Excerpted text Block Start

The result, says Roy, is that there is no longer any center of gravity from which a legitimate, enviable, or universal model of culture can spread. The United States played that part between 1945 and the end of the 1990s, but ever since, what was generally assumed to be a global process of “westernization” turned out instead to be a process of de-westernization—i.e., of the creation of a void where Western culture was once globally dominant. Acculturation, says Roy, is therefore no longer possible—acculturation to what? If “modernity” has turned into a provincial, empty, permanent present, as Roy believes, then we are all like the Inuit, wandering among the shambles of old histories and local cultures.

“Globalized culture,” Roy expounds, “is by definition a kitsch culture”: “Athena in manga, the feudal knight against the Buddhist Karateka, the Middle Ages in science fiction, and on scraps of places, period and historical figures that are all … unmoored, and that can ‘speak’ to everyone.” One can only imagine what he made of the opening ceremony of the Paris Olympics. But Roy’s serious point is that the disappearance of culture, which is something that can be shared, necessitates the elevation of “identity,” which cannot, as the central fact of group and individual life. Complex national or transnational histories are being replaced by cultural markers removed from their contexts, extracted from now-incomprehensible historical texture, and recoded as metonymy for the real thing, which has vanished. Thus you get hummus for the Lebanese, hair knots for the Bantu, jerk rice for the Jamaicans—and, I would add, kaffiyeh for the Palestinians—all of which Roy refers to as folklorèmes.

The old cosmopolitan’s dream, in which one could feel truly at home everywhere, has turned into a reality in which one feels homeless more or less everywhere. In a world where nothing is self-evident, everything becomes performative: “I am what the code indicates that I am,” as Roy brilliantly writes. The more advanced process of de-historicization at work in China—where an inclusive, pseudo-Confucian narrative serves to cover an ultrapowerful normative system of social control, while the traditional culture is destroyed at amazing speeds—gives an indication of where all this is going.

Excerpted text Block End
Extracted information Block Start

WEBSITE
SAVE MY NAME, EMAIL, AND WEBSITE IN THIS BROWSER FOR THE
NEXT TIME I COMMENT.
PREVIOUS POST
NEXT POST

Extracted information Block End

What the task requires = How would this sentence from the text on globalized culture read in Spanish: "The old cosmopolitan’s dream, in which one could feel truly at home everywhere, has turned into a reality in which one feels homeless more or less everywhere."?

Output of the exercise = El sueño del viejo cosmopolita, en el que uno podía sentirse verdaderamente en casa en todas partes, se ha convertido en una realidad en la que uno se siente sin hogar más o menos en todas partes.